I've often wondered why Christ chose to appear to women first after His resurrection. Was there something special about the women? Was there something symbolic about it?
This Easter I poured over all the scriptures in the Gospels that talked about the resurrection. As I was reading I realized something I hadn't thought of before-- that the reason these women were privileged to be the first witnesses of Christ's resurrection was because they never left him. Christ's women followers were some of the few disciples who didn't leave Christ during His great trial and they were with Him at the cross when some of his other disciples had betrayed or deserted Him. Even after Christ's dead body was brought down from the cross and laid in the tomb they never left him. Mary Magdalene and the "other" Mary actually sat guard in front of Christ's tomb for as long as they could without breaking the sabbath (Matt 27: 60-61). It was only later that the Pharisees asked to have a Roman solider placed outside and the tomb sealed with a large stone so that Christ's disciples wouldn't try to steal His body (Matt. 27: 62-66).
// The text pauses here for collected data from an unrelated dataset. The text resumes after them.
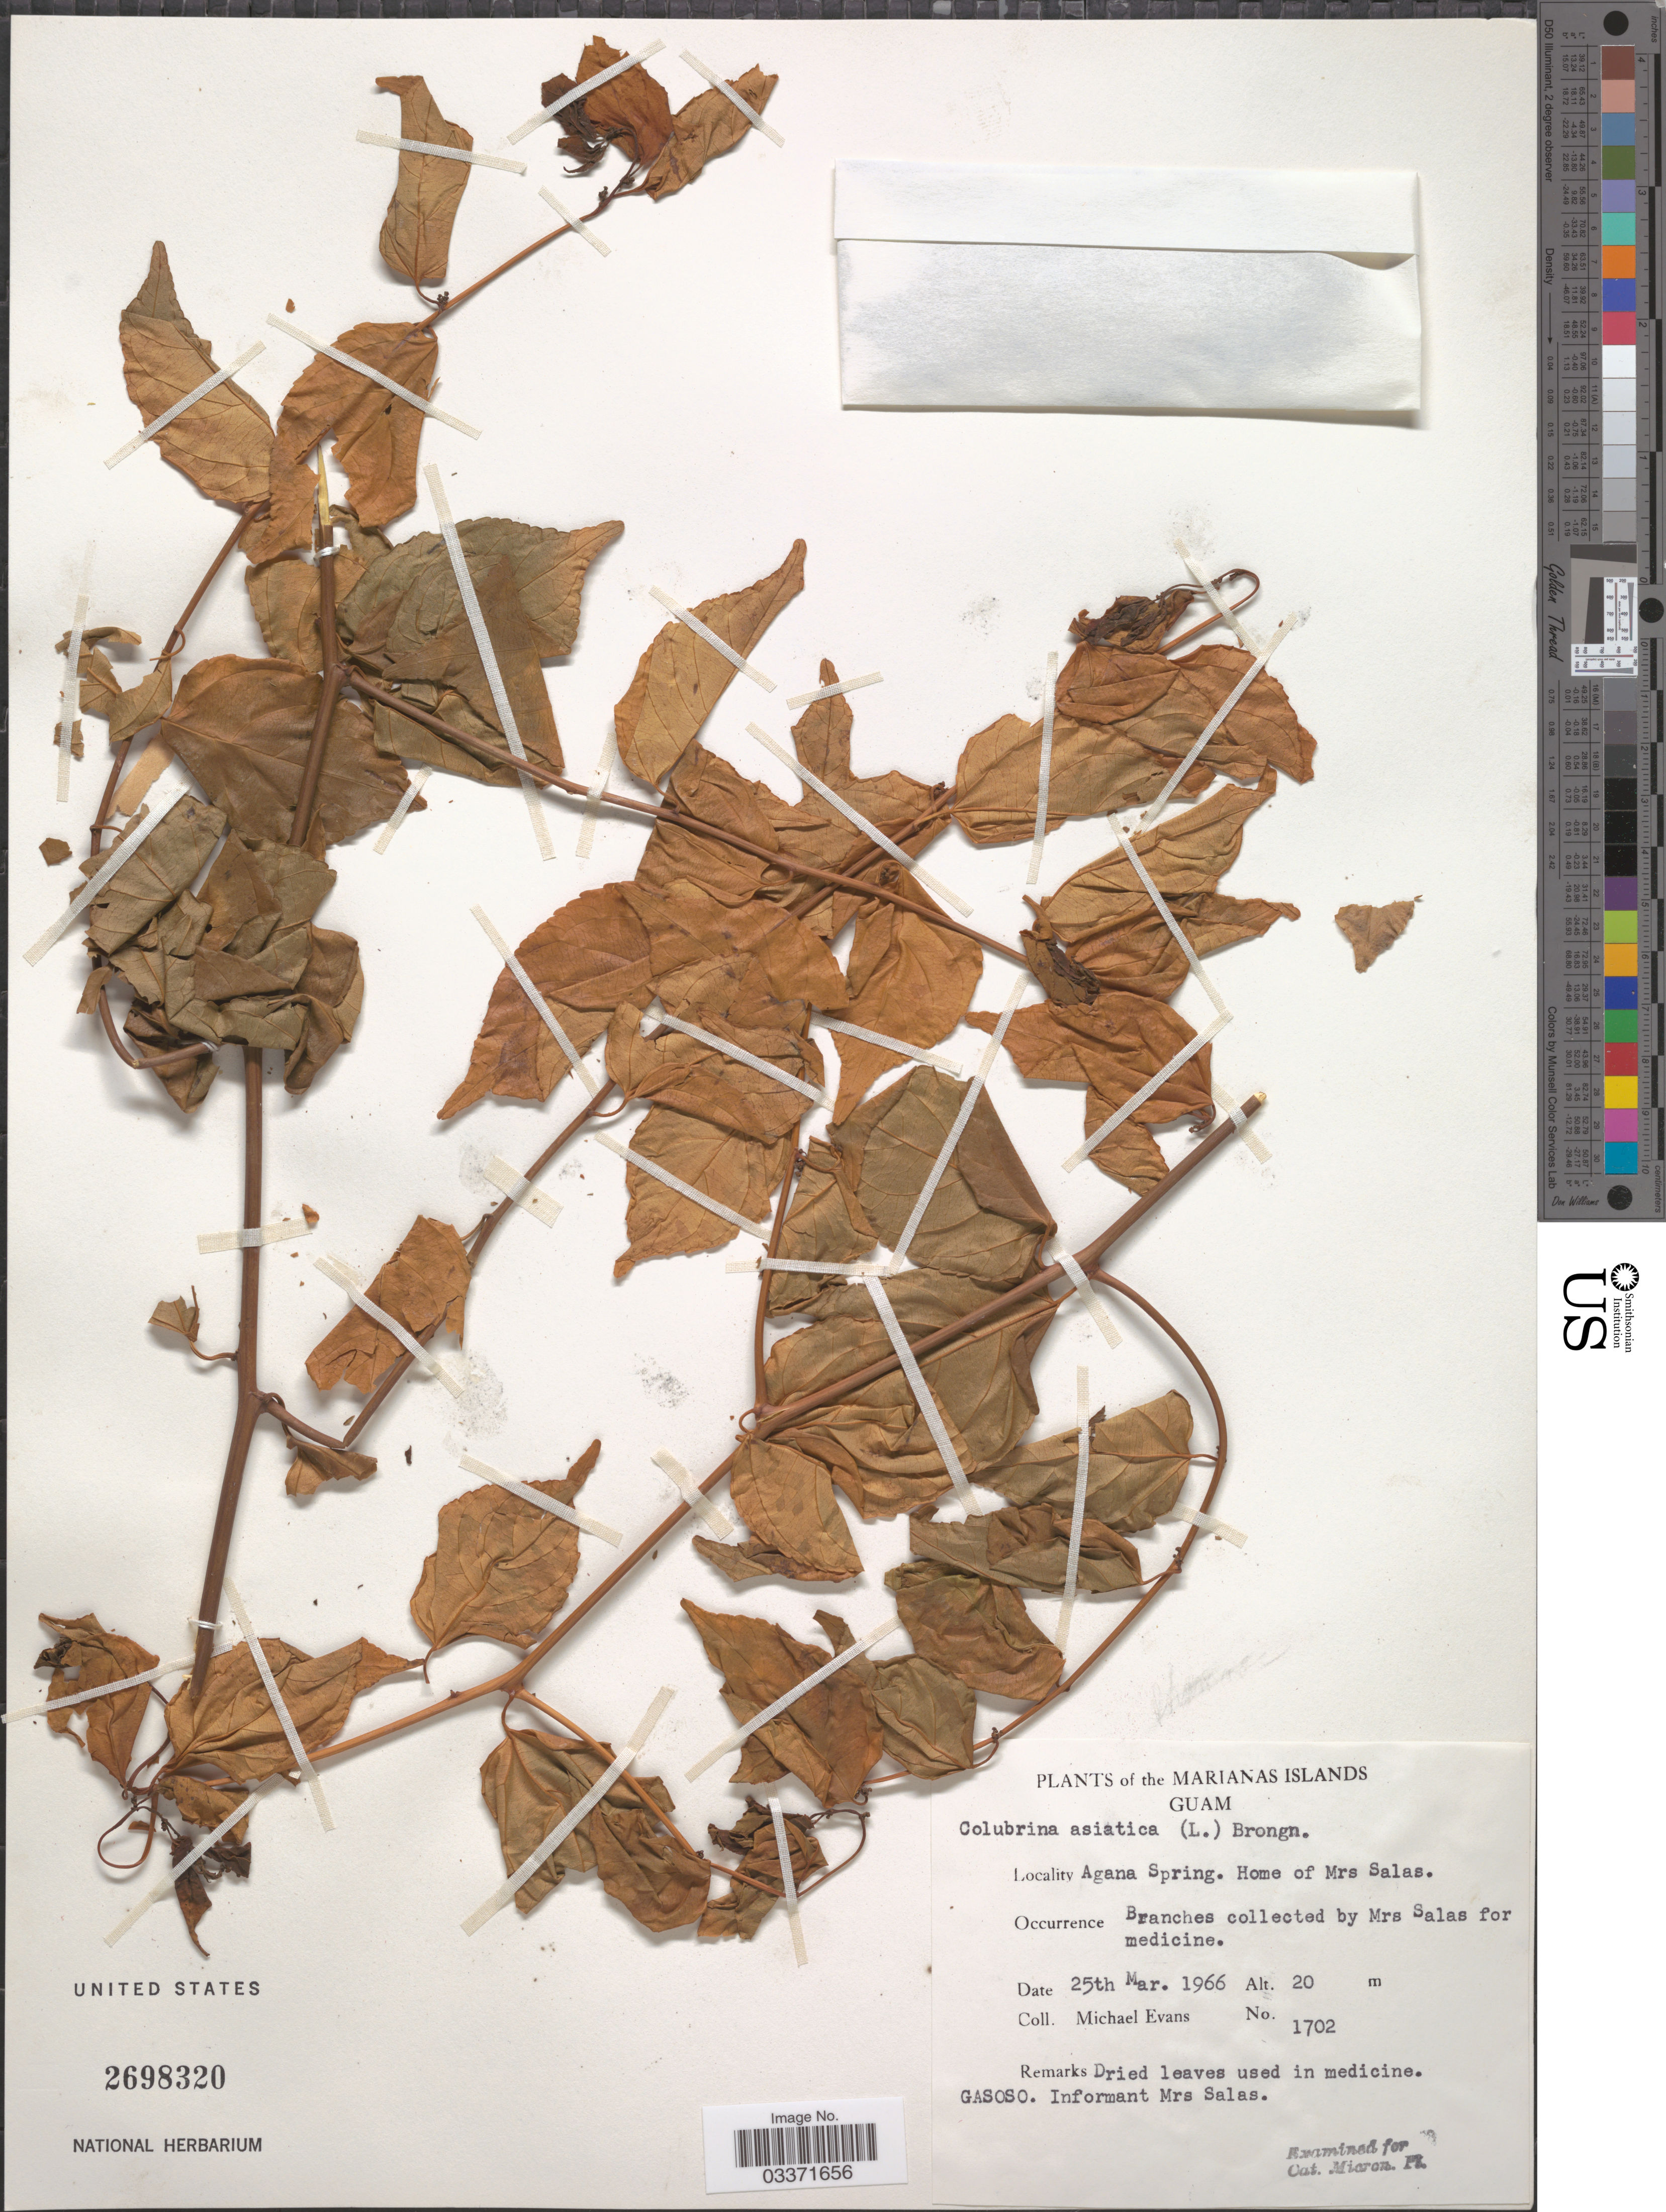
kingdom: Plantae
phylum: Tracheophyta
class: Magnoliopsida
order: Rosales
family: Rhamnaceae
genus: Colubrina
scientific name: Colubrina asiatica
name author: (L.) Brongn.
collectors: M. Evans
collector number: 1702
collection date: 1966-03-25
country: Guam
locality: The Marianas Islands, Agana Spring, Home of Mrs Salas.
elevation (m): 20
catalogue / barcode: US 2698320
Not only did these women never desert their Savior but they never stopped serving Him, even in death. The scriptures tell us that on the morning after the Sabbath, as early as they could possibly have come with out breaking the sabbath, Mary Magdalene, Mary the mother of James the lesser and Joses (also called "the other Mary"), Joanna, Salome the wife of Zebedee and the mother of the apostles James and John, and "other women" who followed Jesus out of Galilee came with spices to anoint and prepare Christ's body for burial. This task of anointing the body was just another of the "woman's tasks" like cooking, cleaning, washing, and sewing, that these women were accustomed to doing, and which I imagine they had done for Jesus many times during His ministry. I think it is significant that because these women were doing a "woman's task", taking care of Jesus' s physical needs, that they got one of the greatest privileges and blessings of all of Christ's disciples-- to be the first witnesses of His resurrection. I think that this shows that Christ acknowledged the faithful and loving service that these women had given him throughout His mortal life, and realized that what women do to sustain and provide physical life is important and valued in the eyes of God. He knew that their willingness to take care of his His physical body, even after He was dead, was a sign of their great love and devotion and so he blessed and rewarded them for it.
Another significant thing about these women was that they were the first to touch the nail prints in Christ's feet and to physically know that He was indeed resurrected. In Mark 16:6-7 we read that when these women got to the tomb they found the stone rolled away and a young man, an angel sitting inside, who told them,
"Ye seek Jesus of Nazareth, which was crucified: he is risen; he is not here: behold the place where they laid him. But go your way, tell his disciples and Peter that he goeth before you into Galilee: there shall ye see him as he said unto you." (Mark 16:6-7).On hearing these words they immediately ran from the tomb to tell the disciples, and as they were going they were stopped on their way by the resurrected Jesus. They fell at His feet, and worshiped Him, knowing that He was indeed their Lord. He bade them to
"Be not afraid: go tell my brethren that they go into Galilee, and there shall they see me." (Matt. 28:9-10).From that moment on, even when others (like some of the apostles) questioned their testimonies, they never doubted what they had seen and felt but bore continuous witness that they had seen the empty tomb, that they had seen an angel and they had touched and seen the Resurrected Savior. I believe this is why these women were among the most privileged of all Christ's disciples because even if the face of hardship their testimonies of Him never faltered, they never stopped bearing witness of His divinity, and they never deserted the Savior.